Missionary gets warm welcome

By John Hall

Texas Baptist Communications

Eastern Europeans love Americans, according to a student summer missionary. But they had no idea what this American stands for until they met him.

Still grateful for the aid provided in past wars, Eastern Europeans celebrate everything American, including July 4.

They waited on Wade Ashby, a Baptist General Convention of Texas student summer missionary, “hand and foot,” even fighting to make his bed. They offered him women “left and right,” he said.

Ashby and his missionary teammate witnessed to the people by correcting their misguided ideas about what the Texan was like. He discovered a schedule was difficult to keep because he felt God calling him to share his faith with people he encountered. Sometimes he spent hours explaining a Bible passage to a Muslim.

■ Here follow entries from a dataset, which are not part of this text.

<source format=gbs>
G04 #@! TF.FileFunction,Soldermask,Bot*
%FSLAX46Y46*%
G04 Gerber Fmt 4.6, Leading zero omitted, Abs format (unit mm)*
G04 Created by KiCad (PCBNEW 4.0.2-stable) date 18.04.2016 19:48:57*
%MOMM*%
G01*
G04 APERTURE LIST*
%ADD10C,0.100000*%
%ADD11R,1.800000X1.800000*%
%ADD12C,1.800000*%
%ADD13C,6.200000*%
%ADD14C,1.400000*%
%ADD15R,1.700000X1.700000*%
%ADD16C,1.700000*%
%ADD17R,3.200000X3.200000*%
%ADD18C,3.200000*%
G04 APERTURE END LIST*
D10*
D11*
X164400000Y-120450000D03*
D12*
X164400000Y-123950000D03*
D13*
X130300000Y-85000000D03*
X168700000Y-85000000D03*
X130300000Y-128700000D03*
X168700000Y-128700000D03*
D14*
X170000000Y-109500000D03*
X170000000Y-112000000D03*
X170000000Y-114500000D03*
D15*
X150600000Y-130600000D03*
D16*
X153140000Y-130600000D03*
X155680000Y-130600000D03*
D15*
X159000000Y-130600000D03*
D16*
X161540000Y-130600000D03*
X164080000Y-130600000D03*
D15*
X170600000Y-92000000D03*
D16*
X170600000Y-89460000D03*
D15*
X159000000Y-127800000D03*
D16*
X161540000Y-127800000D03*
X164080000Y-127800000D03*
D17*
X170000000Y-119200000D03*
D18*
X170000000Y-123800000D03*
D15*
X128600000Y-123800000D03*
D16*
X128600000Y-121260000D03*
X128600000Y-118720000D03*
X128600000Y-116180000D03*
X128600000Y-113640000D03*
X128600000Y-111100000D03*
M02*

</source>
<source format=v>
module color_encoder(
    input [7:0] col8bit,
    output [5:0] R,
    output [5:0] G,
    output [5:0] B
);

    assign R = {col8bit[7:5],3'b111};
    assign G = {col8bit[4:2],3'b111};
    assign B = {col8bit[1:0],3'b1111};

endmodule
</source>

“A lot of times, they would have preconceived notions from what they saw in movies,” Ashby explained. “We would have to explain we're not like that.”

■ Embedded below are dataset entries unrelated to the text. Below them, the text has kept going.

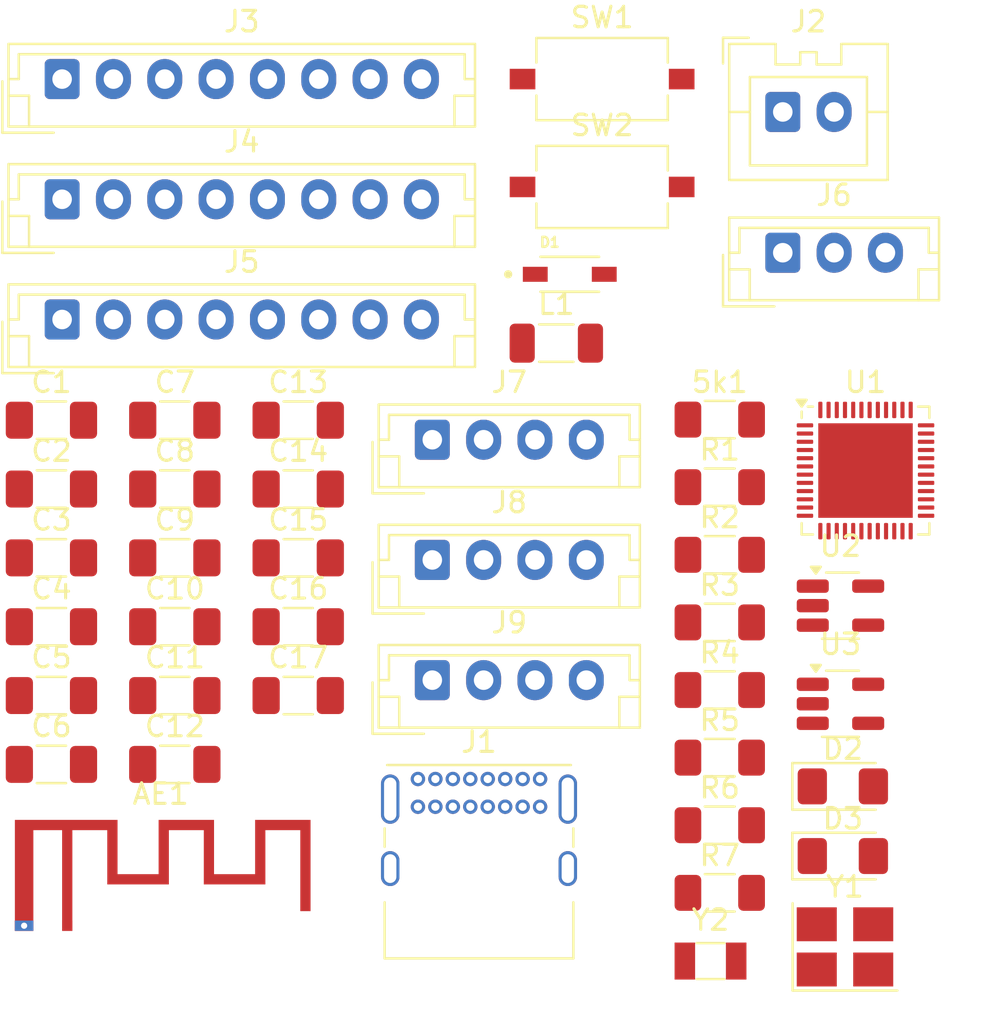
<source format=kicad_pcb>
(kicad_pcb
	(version 20240108)
	(generator "pcbnew")
	(generator_version "8.0")
	(general
		(thickness 1.6)
		(legacy_teardrops no)
	)
	(paper "A4")
	(layers
		(0 "F.Cu" signal)
		(31 "B.Cu" signal)
		(32 "B.Adhes" user "B.Adhesive")
		(33 "F.Adhes" user "F.Adhesive")
		(34 "B.Paste" user)
		(35 "F.Paste" user)
		(36 "B.SilkS" user "B.Silkscreen")
		(37 "F.SilkS" user "F.Silkscreen")
		(38 "B.Mask" user)
		(39 "F.Mask" user)
		(40 "Dwgs.User" user "User.Drawings")
		(41 "Cmts.User" user "User.Comments")
		(42 "Eco1.User" user "User.Eco1")
		(43 "Eco2.User" user "User.Eco2")
		(44 "Edge.Cuts" user)
		(45 "Margin" user)
		(46 "B.CrtYd" user "B.Courtyard")
		(47 "F.CrtYd" user "F.Courtyard")
		(48 "B.Fab" user)
		(49 "F.Fab" user)
		(50 "User.1" user)
		(51 "User.2" user)
		(52 "User.3" user)
		(53 "User.4" user)
		(54 "User.5" user)
		(55 "User.6" user)
		(56 "User.7" user)
		(57 "User.8" user)
		(58 "User.9" user)
	)
	(setup
		(pad_to_mask_clearance 0)
		(allow_soldermask_bridges_in_footprints no)
		(pcbplotparams
			(layerselection 0x00010fc_ffffffff)
			(plot_on_all_layers_selection 0x0000000_00000000)
			(disableapertmacros no)
			(usegerberextensions no)
			(usegerberattributes yes)
			(usegerberadvancedattributes yes)
			(creategerberjobfile yes)
			(dashed_line_dash_ratio 12.000000)
			(dashed_line_gap_ratio 3.000000)
			(svgprecision 4)
			(plotframeref no)
			(viasonmask no)
			(mode 1)
			(useauxorigin no)
			(hpglpennumber 1)
			(hpglpenspeed 20)
			(hpglpendiameter 15.000000)
			(pdf_front_fp_property_popups yes)
			(pdf_back_fp_property_popups yes)
			(dxfpolygonmode yes)
			(dxfimperialunits yes)
			(dxfusepcbnewfont yes)
			(psnegative no)
			(psa4output no)
			(plotreference yes)
			(plotvalue yes)
			(plotfptext yes)
			(plotinvisibletext no)
			(sketchpadsonfab no)
			(subtractmaskfromsilk no)
			(outputformat 1)
			(mirror no)
			(drillshape 1)
			(scaleselection 1)
			(outputdirectory "")
		)
	)
	(net 0 "")
	(net 1 "Net-(J1-CC2)")
	(net 2 "GND")
	(net 3 "Net-(AE1-A)")
	(net 4 "VBUS")
	(net 5 "BAT")
	(net 6 "3.3V")
	(net 7 "DEC1")
	(net 8 "DEC3")
	(net 9 "DEC4")
	(net 10 "XC1")
	(net 11 "XC2")
	(net 12 "XL1")
	(net 13 "XL2")
	(net 14 "ANT")
	(net 15 "Net-(D1-PadA)")
	(net 16 "Net-(D2-K)")
	(net 17 "Net-(D3-A)")
	(net 18 "unconnected-(J1-D+-PadA6)")
	(net 19 "unconnected-(J1-D--PadB7)")
	(net 20 "unconnected-(J1-D+-PadB6)")
	(net 21 "unconnected-(J1-SBU2-PadB8)")
	(net 22 "unconnected-(J1-D--PadA7)")
	(net 23 "Net-(J1-CC1)")
	(net 24 "unconnected-(J1-SBU1-PadA8)")
	(net 25 "A0")
	(net 26 "A4")
	(net 27 "A1")
	(net 28 "A2")
	(net 29 "A6")
	(net 30 "A3")
	(net 31 "A7")
	(net 32 "A5")
	(net 33 "P06")
	(net 34 "P08")
	(net 35 "P11")
	(net 36 "P15")
	(net 37 "P12")
	(net 38 "P14")
	(net 39 "P07")
	(net 40 "P13")
	(net 41 "P22")
	(net 42 "P19")
	(net 43 "P18")
	(net 44 "P17")
	(net 45 "P20")
	(net 46 "P24")
	(net 47 "P23")
	(net 48 "P16")
	(net 49 "P27")
	(net 50 "P26")
	(net 51 "P25")
	(net 52 "SWDCLK")
	(net 53 "SWDIO")
	(net 54 "STAT")
	(net 55 "Net-(U2-PROG)")
	(net 56 "Net-(U3-EN)")
	(net 57 "RST")
	(net 58 "unconnected-(U1-NC-Pad44)")
	(net 59 "unconnected-(U1-NFC2{slash}P0.10-Pad12)")
	(net 60 "unconnected-(U1-NFC1{slash}P0.09-Pad11)")
	(net 61 "unconnected-(U1-DCC-Pad47)")
	(net 62 "unconnected-(U1-DEC2-Pad32)")
	(net 63 "unconnected-(U3-NC-Pad4)")
	(footprint "Resistor_SMD:R_1206_3216Metric_Pad1.30x1.75mm_HandSolder" (layer "F.Cu") (at 50.525 61.27))
	(footprint "Capacitor_SMD:C_1206_3216Metric_Pad1.33x1.80mm_HandSolder" (layer "F.Cu") (at 29.995 48.32))
	(footprint "Connector_JST:JST_EH_B8B-EH-A_1x08_P2.50mm_Vertical" (layer "F.Cu") (at 18.495 27.52))
	(footprint "Button_Switch_SMD:SW_Tactile_SPST_NO_Straight_CK_PTS636Sx25SMTRLFS" (layer "F.Cu") (at 44.795 21.67))
	(footprint "Inductor_SMD:L_1206_3216Metric_Pad1.22x1.90mm_HandSolder" (layer "F.Cu") (at 42.565 34.52))
	(footprint "RF_Antenna:Texas_SWRA117D_2.4GHz_Right" (layer "F.Cu") (at 18.745 62.87))
	(footprint "Resistor_SMD:R_1206_3216Metric_Pad1.30x1.75mm_HandSolder" (layer "F.Cu") (at 50.525 54.69))
	(footprint "Resistor_SMD:R_1206_3216Metric_Pad1.30x1.75mm_HandSolder" (layer "F.Cu") (at 50.525 48.11))
	(footprint "Resistor_SMD:R_1206_3216Metric_Pad1.30x1.75mm_HandSolder" (layer "F.Cu") (at 50.525 57.98))
	(footprint "Capacitor_SMD:C_1206_3216Metric_Pad1.33x1.80mm_HandSolder" (layer "F.Cu") (at 23.985 41.62))
	(footprint "Capacitor_SMD:C_1206_3216Metric_Pad1.33x1.80mm_HandSolder" (layer "F.Cu") (at 29.995 38.27))
	(footprint "Capacitor_SMD:C_1206_3216Metric_Pad1.33x1.80mm_HandSolder" (layer "F.Cu") (at 17.975 38.27))
	(footprint "Oscillator:Oscillator_SMD_Abracon_ASE-4Pin_3.2x2.5mm_HandSoldering" (layer "F.Cu") (at 56.625 63.9))
	(footprint "Capacitor_SMD:C_1206_3216Metric_Pad1.33x1.80mm_HandSolder" (layer "F.Cu") (at 29.995 44.97))
	(footprint "Capacitor_SMD:C_1206_3216Metric_Pad1.33x1.80mm_HandSolder" (layer "F.Cu") (at 23.985 44.97))
	(footprint "Crystal:Crystal_SMD_3215-2Pin_3.2x1.5mm" (layer "F.Cu") (at 50.075 64.59))
	(footprint "Connector_JST:JST_EH_B8B-EH-A_1x08_P2.50mm_Vertical" (layer "F.Cu") (at 18.495 33.37))
	(footprint "Package_TO_SOT_SMD:SOT-23-5_HandSoldering" (layer "F.Cu") (at 56.405 52.07))
	(footprint "LED_SMD:LED_1206_3216Metric_Pad1.42x1.75mm_HandSolder" (layer "F.Cu") (at 56.52 56.09))
	(footprint "Capacitor_SMD:C_1206_3216Metric_Pad1.33x1.80mm_HandSolder" (layer "F.Cu") (at 17.975 48.32))
	(footprint "Package_DFN_QFN:QFN-48-1EP_6x6mm_P0.4mm_EP4.6x4.6mm" (layer "F.Cu") (at 57.625 40.72))
	(footprint "1N5819HW-7-F:SOD3715X145N" (layer "F.Cu") (at 43.22 31.17))
	(footprint "Connector_JST:JST_XA_B02B-XASK-1_1x02_P2.50mm_Vertical" (layer "F.Cu") (at 53.595 23.27))
	(footprint "Connector_JST:JST_EH_B4B-EH-A_1x04_P2.50mm_Vertical" (layer "F.Cu") (at 36.525 50.92))
	(footprint "Connector_USB:USB_C_Receptacle_GCT_USB4085" (layer "F.Cu") (at 35.825 55.73))
	(footprint "Capacitor_SMD:C_1206_3216Metric_Pad1.33x1.80mm_HandSolder" (layer "F.Cu") (at 17.975 51.67))
	(footprint "Connector_JST:JST_EH_B8B-EH-A_1x08_P2.50mm_Vertical" (layer "F.Cu") (at 18.495 21.67))
	(footprint "Capacitor_SMD:C_1206_3216Metric_Pad1.33x1.80mm_HandSolder" (layer "F.Cu") (at 29.995 41.62))
	(footprint "Capacitor_SMD:C_1206_3216Metric_Pad1.33x1.80mm_HandSolder" (layer "F.Cu") (at 17.975 44.97))
	(footprint "LED_SMD:LED_1206_3216Metric_Pad1.42x1.75mm_HandSolder" (layer "F.Cu") (at 56.52 59.48))
	(footprint "Package_TO_SOT_SMD:SOT-23-5_HandSoldering" (layer "F.Cu") (at 56.405 47.295))
	(footprint "Connector_JST:JST_EH_B3B-EH-A_1x03_P2.50mm_Vertical" (layer "F.Cu") (at 53.595 30.12))
	(footprint "Capacitor_SMD:C_1206_3216Metric_Pad1.33x1.80mm_HandSolder" (layer "F.Cu") (at 23.985 51.67))
	(footprint "Connector_JST:JST_EH_B4B-EH-A_1x04_P2.50mm_Vertical"
		(layer "F.Cu")
		(uuid "bc3d62bd-b89e-4a7b-8019-d1fea3a91053")
		(at 36.525 39.22)
		(descr "JST EH series connector, B4B-EH-A (http://www.jst-mfg.com/product/pdf/eng/eEH.pdf), generated with ki
... [64208 chars truncated]
</source>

Helping people understand his beliefs was one way Ashby built relationships as he taught English and computer science classes. Eastern Europeans asked a lot of questions about his faith, and he quickly learned he could not testify without God's presence.

“You come to the realization you know things by faith,” said Ashby, a senior business major at Angelo State University. “I can't tell (the gospel) without God. Through a language barring you, you can't share Christ unless the Holy Spirit moves.”

Although Ashby did not see any professions of faith in Christ from his efforts, he trusts God will work through his International Mission Board supervisor to lead people to Christianity. Several of the people Ashby met will help propagate the gospel, he believes.

“There were a lot of good relationships built,” Ashby said. “There were a lot of people in the computer science classes the IMB people wouldn't have met who will be great translators.”

The student also was encouraged when he saw a European Christian lead a fellow countryman to Christ at a café. He said he is considering a return mission trip to the area after he graduates in December and is hopeful a wave of indigenous reproducing small churches and cell groups will spread across the region.

“God has already been there,” Ashby insisted. “He's already working. He was minister before I got there, and he's still there now.”